Records contained in a dataset
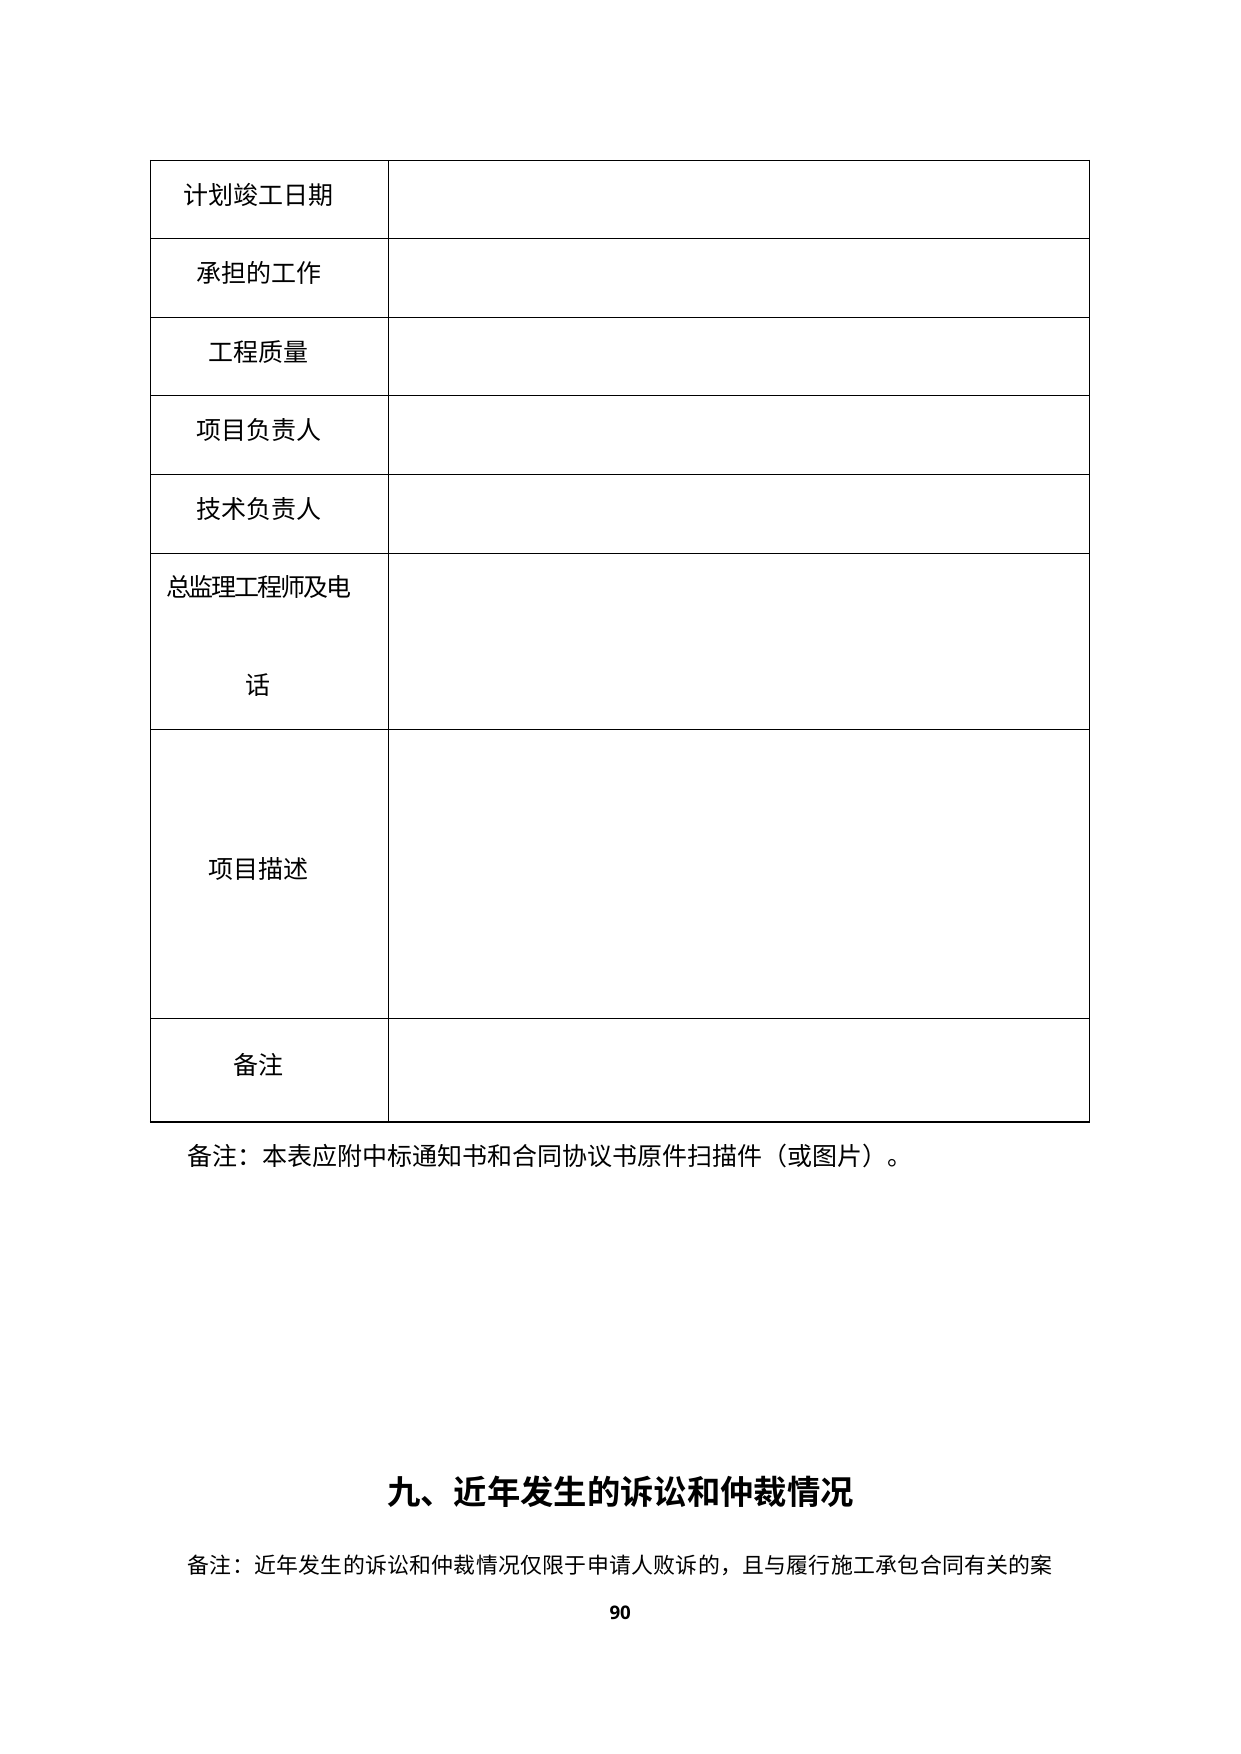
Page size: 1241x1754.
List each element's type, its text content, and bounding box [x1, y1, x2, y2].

table_cell [389, 396, 1089, 474]
table_cell 工程质量 [151, 318, 388, 395]
table_cell [389, 161, 1089, 238]
table_cell 计划竣工日期 [151, 161, 388, 238]
table_cell [389, 239, 1089, 317]
table_cell 备注 [151, 1019, 388, 1121]
table_cell 项目描述 [151, 730, 388, 1018]
table_cell 承担的工作 [151, 239, 388, 317]
text 备注：本表应附中标通知书和合同协议书原件扫描件（或图片）。 [187, 1123, 1053, 1187]
table_cell [389, 475, 1089, 552]
table_cell 项目负责人 [151, 396, 388, 474]
text 九、近年发生的诉讼和仲裁情况 [187, 1457, 1053, 1522]
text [187, 1547, 1053, 1580]
table_cell 技术负责人 [151, 475, 388, 552]
table_cell [389, 730, 1089, 1018]
table_cell [389, 318, 1089, 395]
table_cell [389, 1019, 1089, 1121]
table_cell [389, 554, 1089, 728]
table_cell 总监理工程师及电话 [151, 554, 388, 728]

__WORK INSTRUCTION__
Starting at the line that holds "List each element's", retype each line exactly through the end of the entries, both ends included.

__ANSWER__
List each element's type, its text content, and bounding box [x1, y1, x2, y2].

table_cell [389, 396, 1089, 474]
table_cell 工程质量 [151, 318, 388, 395]
table_cell [389, 161, 1089, 238]
table_cell 计划竣工日期 [151, 161, 388, 238]
table_cell [389, 239, 1089, 317]
table_cell 备注 [151, 1019, 388, 1121]
table_cell 项目描述 [151, 730, 388, 1018]
table_cell 承担的工作 [151, 239, 388, 317]
text 备注：本表应附中标通知书和合同协议书原件扫描件（或图片）。 [187, 1123, 1053, 1187]
table_cell [389, 475, 1089, 552]
table_cell 项目负责人 [151, 396, 388, 474]
text 九、近年发生的诉讼和仲裁情况 [187, 1457, 1053, 1522]
text [187, 1547, 1053, 1580]
table_cell 技术负责人 [151, 475, 388, 552]
table_cell [389, 730, 1089, 1018]
table_cell [389, 318, 1089, 395]
table_cell [389, 1019, 1089, 1121]
table_cell [389, 554, 1089, 728]
table_cell 总监理工程师及电话 [151, 554, 388, 728]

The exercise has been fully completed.